- _WORK REQUEST_
Show every line in the rows below that contains the word "scharf", matching case exactly.

- _DATA RECORDS_
=======
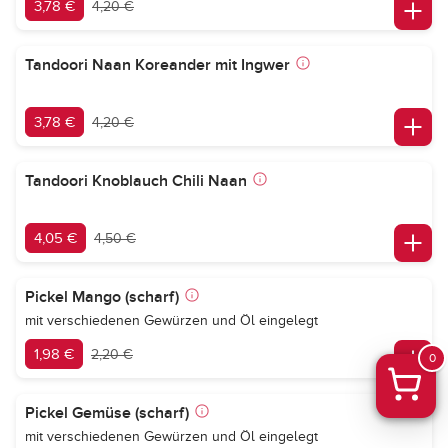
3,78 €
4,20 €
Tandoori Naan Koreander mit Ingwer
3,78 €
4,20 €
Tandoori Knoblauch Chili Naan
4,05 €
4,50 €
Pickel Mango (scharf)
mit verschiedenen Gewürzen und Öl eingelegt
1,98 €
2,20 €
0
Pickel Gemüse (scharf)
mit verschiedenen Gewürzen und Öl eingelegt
=======
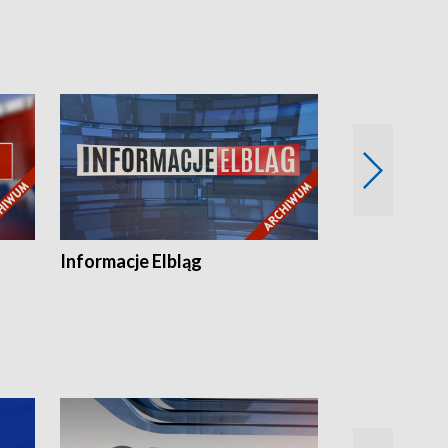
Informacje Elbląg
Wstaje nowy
=======
- _FINISHED TASK_
Pickel Mango (scharf)
Pickel Gemüse (scharf)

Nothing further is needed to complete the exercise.